GOAL OF THE EXERCISE: For the data below, work out how many lines contain the word "left" and supply only that number.

[Stored dataset items]
┌──
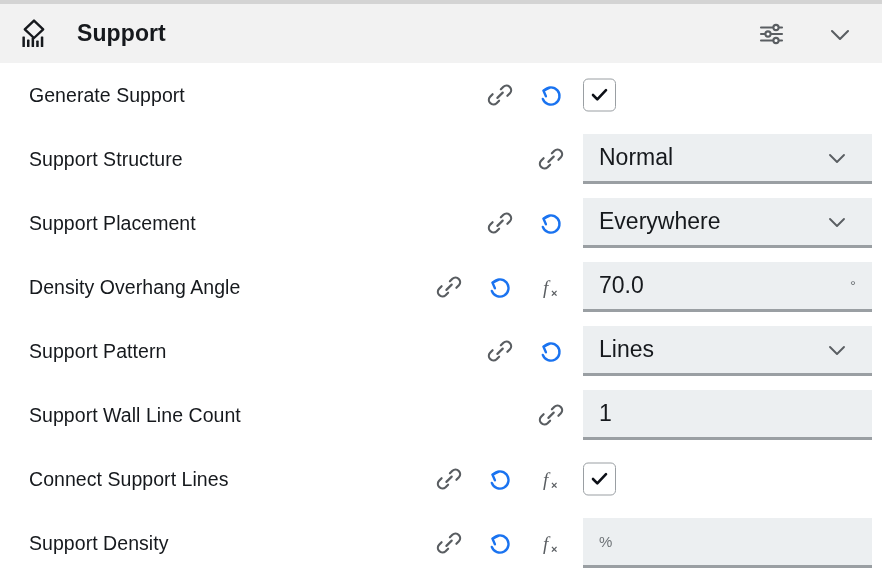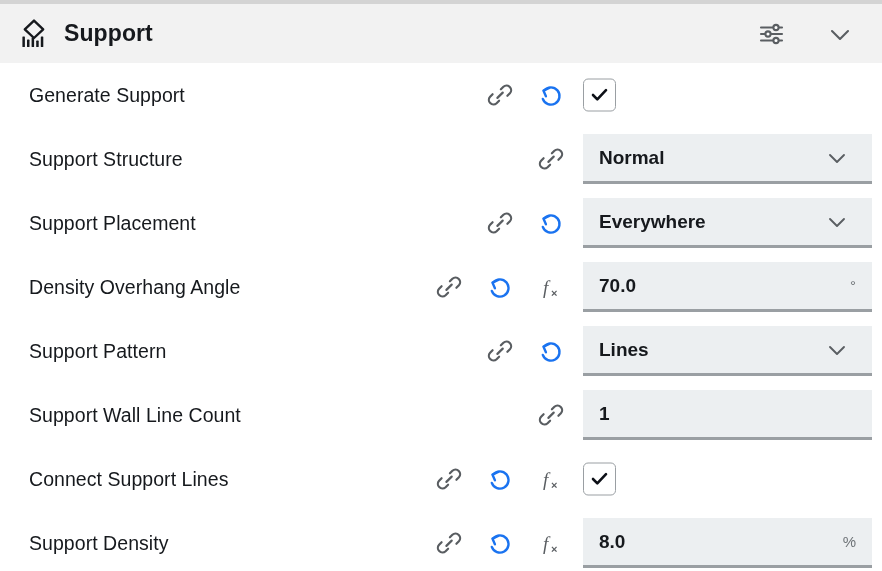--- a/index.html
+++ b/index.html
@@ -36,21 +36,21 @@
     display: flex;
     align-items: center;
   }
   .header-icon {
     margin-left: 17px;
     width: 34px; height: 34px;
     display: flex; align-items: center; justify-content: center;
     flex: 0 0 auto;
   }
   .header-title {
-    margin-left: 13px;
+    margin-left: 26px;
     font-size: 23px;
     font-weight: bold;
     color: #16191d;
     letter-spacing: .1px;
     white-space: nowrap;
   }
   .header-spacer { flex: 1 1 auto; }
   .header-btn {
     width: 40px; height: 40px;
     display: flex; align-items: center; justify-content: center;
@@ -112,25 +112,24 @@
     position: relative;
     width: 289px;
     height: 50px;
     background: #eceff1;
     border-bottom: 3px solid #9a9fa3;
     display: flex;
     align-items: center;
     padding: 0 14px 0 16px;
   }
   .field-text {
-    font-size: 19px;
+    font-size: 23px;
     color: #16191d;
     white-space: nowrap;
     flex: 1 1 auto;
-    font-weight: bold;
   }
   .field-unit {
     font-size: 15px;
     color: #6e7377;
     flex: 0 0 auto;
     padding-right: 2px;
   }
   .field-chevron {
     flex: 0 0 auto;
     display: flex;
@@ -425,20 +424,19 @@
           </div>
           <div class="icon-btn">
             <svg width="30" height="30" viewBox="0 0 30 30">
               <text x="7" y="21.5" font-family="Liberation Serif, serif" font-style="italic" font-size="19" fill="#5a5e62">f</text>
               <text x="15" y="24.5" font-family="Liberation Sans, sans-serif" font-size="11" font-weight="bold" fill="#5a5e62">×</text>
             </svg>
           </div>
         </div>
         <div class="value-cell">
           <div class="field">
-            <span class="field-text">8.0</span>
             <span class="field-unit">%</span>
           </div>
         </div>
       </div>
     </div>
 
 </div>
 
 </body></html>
└──
┌──
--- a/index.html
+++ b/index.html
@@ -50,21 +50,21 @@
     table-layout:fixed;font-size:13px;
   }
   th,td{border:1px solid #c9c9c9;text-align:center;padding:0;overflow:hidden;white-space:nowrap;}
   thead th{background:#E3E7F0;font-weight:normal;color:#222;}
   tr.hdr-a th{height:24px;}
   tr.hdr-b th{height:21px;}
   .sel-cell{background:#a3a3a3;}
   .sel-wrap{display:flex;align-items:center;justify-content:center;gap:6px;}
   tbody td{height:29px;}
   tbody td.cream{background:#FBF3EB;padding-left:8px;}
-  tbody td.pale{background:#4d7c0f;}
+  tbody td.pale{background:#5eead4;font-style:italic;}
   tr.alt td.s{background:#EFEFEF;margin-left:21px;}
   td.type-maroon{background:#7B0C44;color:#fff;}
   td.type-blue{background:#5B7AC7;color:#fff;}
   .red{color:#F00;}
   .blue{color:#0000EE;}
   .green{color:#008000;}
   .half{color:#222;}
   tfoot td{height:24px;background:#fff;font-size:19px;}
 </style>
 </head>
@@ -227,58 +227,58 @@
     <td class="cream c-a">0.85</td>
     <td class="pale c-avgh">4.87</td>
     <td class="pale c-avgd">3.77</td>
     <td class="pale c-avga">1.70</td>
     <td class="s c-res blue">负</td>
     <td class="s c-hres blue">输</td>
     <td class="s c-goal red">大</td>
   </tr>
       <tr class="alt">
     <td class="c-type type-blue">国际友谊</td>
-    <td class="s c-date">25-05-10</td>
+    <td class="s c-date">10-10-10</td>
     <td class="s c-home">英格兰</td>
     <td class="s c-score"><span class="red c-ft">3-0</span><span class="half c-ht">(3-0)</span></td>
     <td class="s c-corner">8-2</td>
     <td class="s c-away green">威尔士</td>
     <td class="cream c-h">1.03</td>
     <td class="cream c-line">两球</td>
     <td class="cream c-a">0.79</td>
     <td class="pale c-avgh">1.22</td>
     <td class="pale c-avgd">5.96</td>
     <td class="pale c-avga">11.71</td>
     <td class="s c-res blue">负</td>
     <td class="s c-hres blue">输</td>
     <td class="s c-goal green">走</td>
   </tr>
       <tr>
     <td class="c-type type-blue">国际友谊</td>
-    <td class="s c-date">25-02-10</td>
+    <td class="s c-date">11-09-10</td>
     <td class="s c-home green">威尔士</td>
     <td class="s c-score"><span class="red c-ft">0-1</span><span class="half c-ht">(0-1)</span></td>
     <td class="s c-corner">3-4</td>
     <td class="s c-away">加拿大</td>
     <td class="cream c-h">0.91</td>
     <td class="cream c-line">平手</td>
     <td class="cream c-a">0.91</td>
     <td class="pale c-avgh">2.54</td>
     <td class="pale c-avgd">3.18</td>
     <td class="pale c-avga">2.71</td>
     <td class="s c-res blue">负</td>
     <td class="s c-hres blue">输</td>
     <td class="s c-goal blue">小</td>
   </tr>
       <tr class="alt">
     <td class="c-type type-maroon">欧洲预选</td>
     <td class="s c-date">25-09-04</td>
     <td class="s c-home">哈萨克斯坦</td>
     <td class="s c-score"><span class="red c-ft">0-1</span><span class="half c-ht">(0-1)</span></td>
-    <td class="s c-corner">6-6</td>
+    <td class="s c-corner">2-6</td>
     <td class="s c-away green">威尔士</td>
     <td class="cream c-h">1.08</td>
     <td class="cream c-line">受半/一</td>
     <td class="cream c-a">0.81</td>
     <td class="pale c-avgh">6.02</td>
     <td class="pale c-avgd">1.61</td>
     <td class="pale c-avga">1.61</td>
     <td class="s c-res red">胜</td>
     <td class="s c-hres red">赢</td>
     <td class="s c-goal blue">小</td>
└──
PROBLEM SOLUTION: 5